Il est parti, mais il fera toujours résonner l’hymne patriotique dans le cœur des Mauriciens. Philippe Gentil s’est éteint à l’âge de 93 ans, le mardi 26 janvier. Le compositeur de « Motherland » était un homme amical, aimable et plein d’humour.
Chaque sourire soulevait sa moustache crayon. Philippe Gentil était loquace dans sa frêle silhouette. Il ne fera plus rire ses connaissances. Le compositeur de l’hymne national de Maurice est décédé au petit matin du mardi 26 janvier à l’hospice à Trianon.
« Il va me manquer », dit son fils unique Jacques Mario Gentil dans un torrent de larmes. « Il m’a transmis sa passion pour la musique.

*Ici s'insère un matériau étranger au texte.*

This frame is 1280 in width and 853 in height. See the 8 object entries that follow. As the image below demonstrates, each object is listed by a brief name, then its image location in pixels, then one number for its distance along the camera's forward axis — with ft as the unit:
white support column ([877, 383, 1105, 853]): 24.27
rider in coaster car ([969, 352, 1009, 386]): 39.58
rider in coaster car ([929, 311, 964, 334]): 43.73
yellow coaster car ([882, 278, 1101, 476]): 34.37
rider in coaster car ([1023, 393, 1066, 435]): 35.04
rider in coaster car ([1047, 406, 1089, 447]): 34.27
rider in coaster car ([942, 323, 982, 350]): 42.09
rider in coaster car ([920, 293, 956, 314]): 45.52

Je suis la personne que je suis aujourd’hui grâce à papi », ajoute le dessinateur d’architecture.
Il vit à Melbourne en Australie et ne pourra assister aux funérailles de son père. Il raconte avoir reçu un message d’un ami proche de Philippe Gentil. « J’étais toujours au lit, car le 26 janvier c’est la fête nationale an Australie et c’est férié. Dans le message, son ami me demande s’il peut m’appeler. Je lui ai donné un coup de fil et j’ai appris la triste nouvelle », raconte Jacques Gentil, 59 ans. Il indique que son père allait fêter ses 93 ans, le 9 février.
Philippe Gentil a été placé dans un hospice à Trianon depuis environ cinq mois. « À son âge, papi ne pouvait pas parcourir de longues distances à pied. Les chutes se multipliaient. On nous a recommandé un aide-soignant à domicile ou un hospice. Nous avons opté pour la deuxième, mais ce n’était pas une décision facile », confie-t-il.

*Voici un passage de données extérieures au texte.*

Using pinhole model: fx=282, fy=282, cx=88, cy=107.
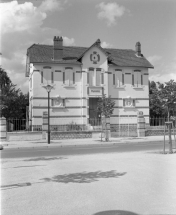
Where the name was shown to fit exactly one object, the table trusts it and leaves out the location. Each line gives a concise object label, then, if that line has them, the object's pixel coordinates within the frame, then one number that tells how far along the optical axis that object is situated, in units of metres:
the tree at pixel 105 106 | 32.06
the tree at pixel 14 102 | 41.75
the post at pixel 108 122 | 28.52
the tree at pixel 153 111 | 43.85
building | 35.97
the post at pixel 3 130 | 25.17
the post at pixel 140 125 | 29.09
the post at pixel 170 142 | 14.03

Un jour, il apprend que son père est tombé et s’est blessé à la hanche. Il a dû subir une intervention. Une deuxième était prévue, mais n’a pu se faire. Philippe Gentil est retourné à l’hospice.
Funérailles
« Papi n’était pas orgueilleux. Il parlait facilement à son entourage et faisait rire les autres. Mes parents se sont séparés quand j’avais 9 ans », relate Jacques Gentil. Quelque temps après, Philippe Gentil s’est réuni avec son épouse et ses enfants. Il y a quatre ans, il a cessé d’enseigner la musique.

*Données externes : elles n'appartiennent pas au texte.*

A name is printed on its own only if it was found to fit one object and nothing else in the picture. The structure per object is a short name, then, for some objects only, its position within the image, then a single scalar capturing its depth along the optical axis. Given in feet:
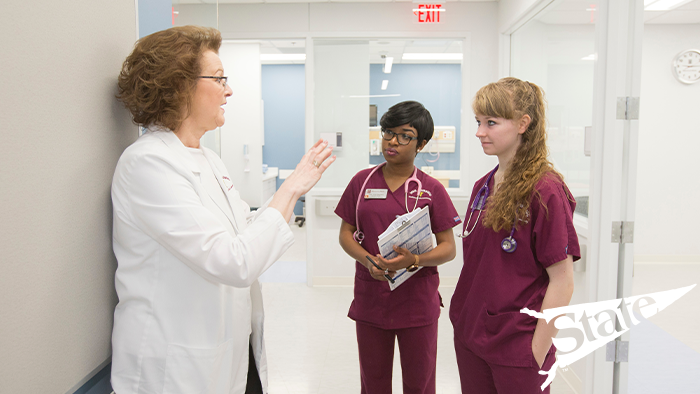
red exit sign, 14.38
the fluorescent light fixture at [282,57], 25.75
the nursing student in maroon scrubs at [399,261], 5.96
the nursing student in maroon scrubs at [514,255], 4.31
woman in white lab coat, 3.14
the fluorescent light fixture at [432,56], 14.64
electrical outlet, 14.98
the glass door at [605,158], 7.45
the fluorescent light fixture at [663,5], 7.32
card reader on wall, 15.11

Le convoi mortuaire sortira de la chapelle ardente du couvent de Filles de Marie, à Bonne-Terre, à 13 heures ce mercredi 27 janvier. Il se dirigera au cimetière Gébert à Les Salines, à Port-Louis.
Hommage
Le ministère des Arts et du Patrimoine culturel présente ses plus vives sympathies à l’épouse de Philippe Gentil et à sa famille. « Le départ de Philippe Gentil est une perte pour la nation. Son nom et sa contribution sont à jamais gravés dans l’histoire du pays. Sa composition est remplie d’émotion et transmet cet esprit de patriotisme qui unit les Mauriciens autour du “Motherland”. Durant sa carrière, il a été une grande inspiration et un guide pour beaucoup de musiciens et d’artistes. Il a sa place dans notre mémoire, notre cœur et l’histoire », indique Avinash Teeluck, ministre des Arts et du Patrimoine culturel.
La musique de père en fils
Philippe Gentil a grandi à Port-Louis. Son père était musicien et photographe. « Papi faisait aussi de la photographie. Il développait ses pellicules à la maison. Il n’était pas porté vers le dessin, mais il comprenait les techniques de base. Papi préférait pratiquer la musique », raconte Jacques Gentil. Il ajoute que Philippe Gentil a travaillé pendant une trentaine d’années comme clerc de notaire. Puis, il a intégré la force policière et l’orchestre de la police.
« Chaque matin, il remplissait ses pronostics de football aux toilettes. Il y lisait aussi ses journaux et fumait une cigarette. Un jour en 1967, il est sorti des toilettes et a fredonné un air comme pam pam pampapam… Il m’a annoncé qu’il y avait une compétition d’hymne national. Il disait que la mélodie lui est venue dans la soirée pendant qu’il dormait », dit Jacques Gentil. Sans en parler à Philippe Ohsan, chef d’orchestre de la police, Philippe Gentil a demandé aux musiciens de jouer les partitions. Mais Philippe Ohsan était là et a écouté la prestation. Ce dernier a alors posé les paroles de « Motherland » écrit par Jean-Georges Prosper. Les paroles et la musique concordaient. Le projet a remporté la compétition et l’hymne national a vu le jour.
Le 12 mars 1968, « Motherland » a retenti au Champ de Mars. « À l’école, on ne chantait plus “God Save the Queen”. J’avais 7 ans et j’étais animé par un sentiment de fierté, car je savais que papi a contribué au “Motherland” », dit-il.